● THE TASK
Output the lines of the items below, from the line containing "Looking at the sphygmomanometer" up to and including the line containing "It says 266", as a Markdown table with the columns Row and Line, and skip any blank lines. Leave the pictures out of the table.

● DATA

= Beginning of Section =

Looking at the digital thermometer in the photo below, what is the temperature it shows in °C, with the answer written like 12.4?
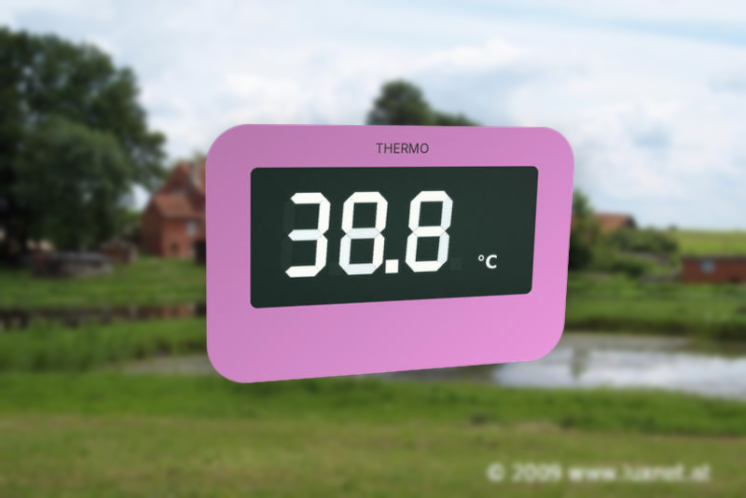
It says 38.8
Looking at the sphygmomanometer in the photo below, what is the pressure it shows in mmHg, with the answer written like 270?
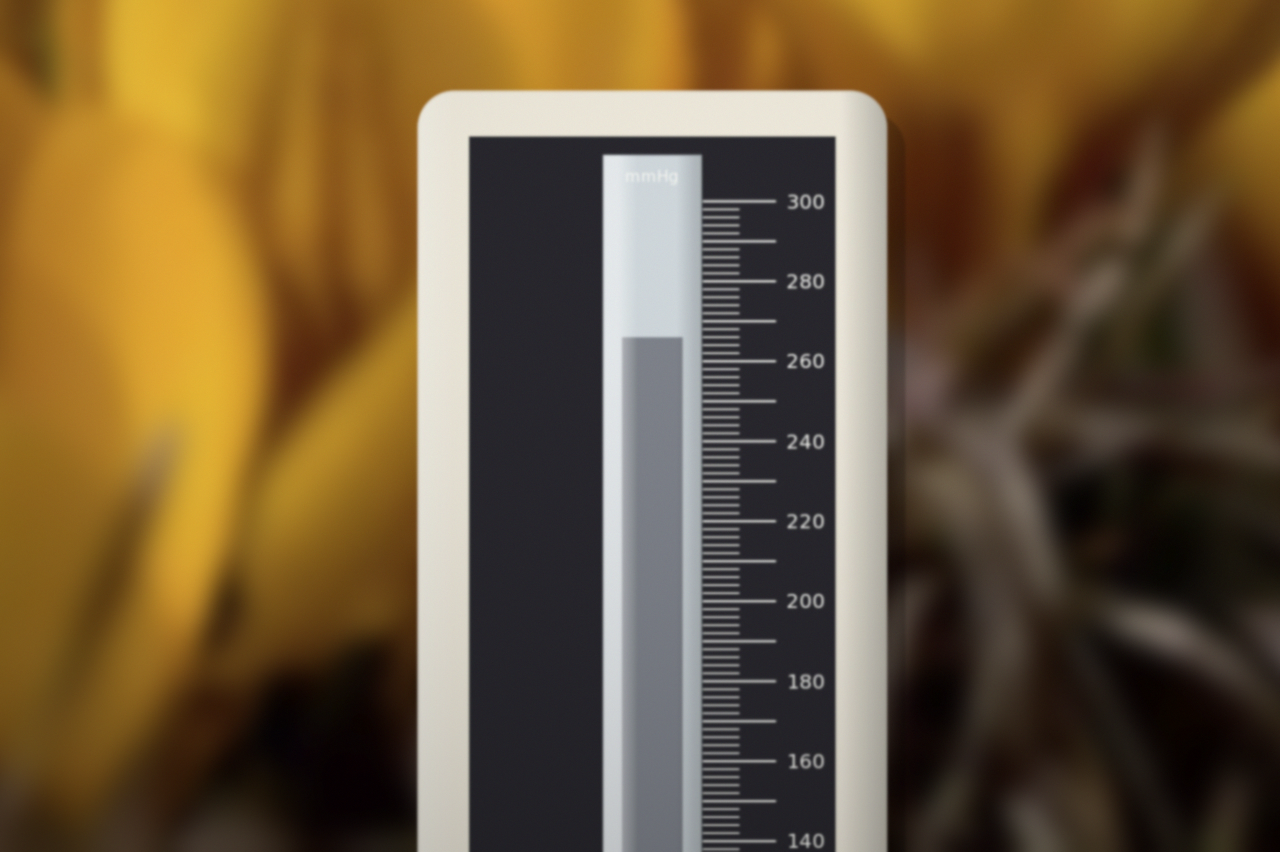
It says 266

= End of Section =
= Beginning of Section =

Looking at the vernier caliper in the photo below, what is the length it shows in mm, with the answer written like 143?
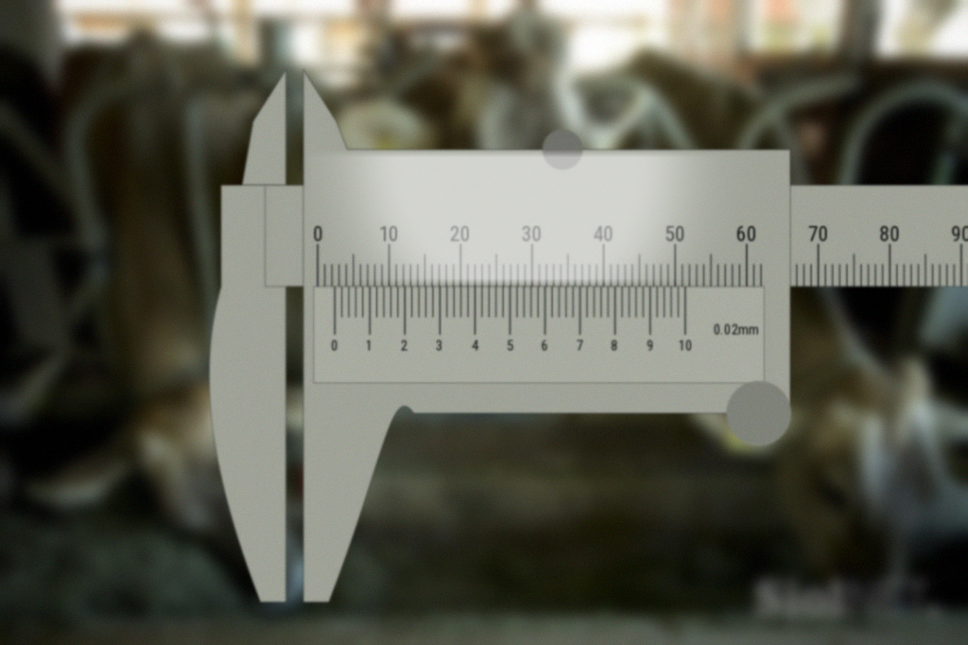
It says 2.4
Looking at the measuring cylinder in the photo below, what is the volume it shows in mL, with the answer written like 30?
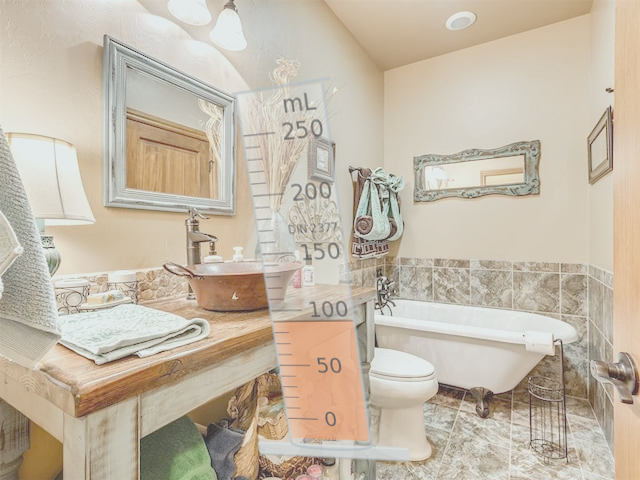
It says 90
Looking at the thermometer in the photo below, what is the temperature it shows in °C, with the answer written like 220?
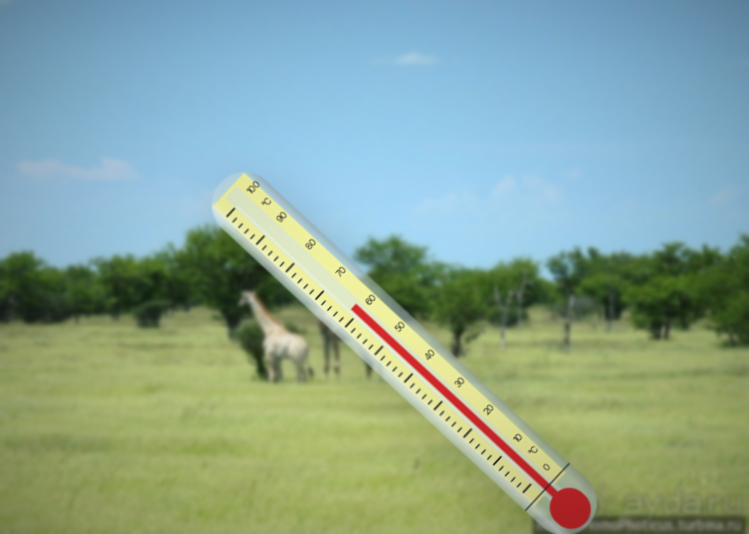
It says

= End of Section =

● SOLVED EXERCISE
| Row | Line |
|---|---|
| 1 | Looking at the sphygmomanometer in the photo below, what is the pressure it shows in mmHg, with the answer written like 270? |
| 2 | It says 266 |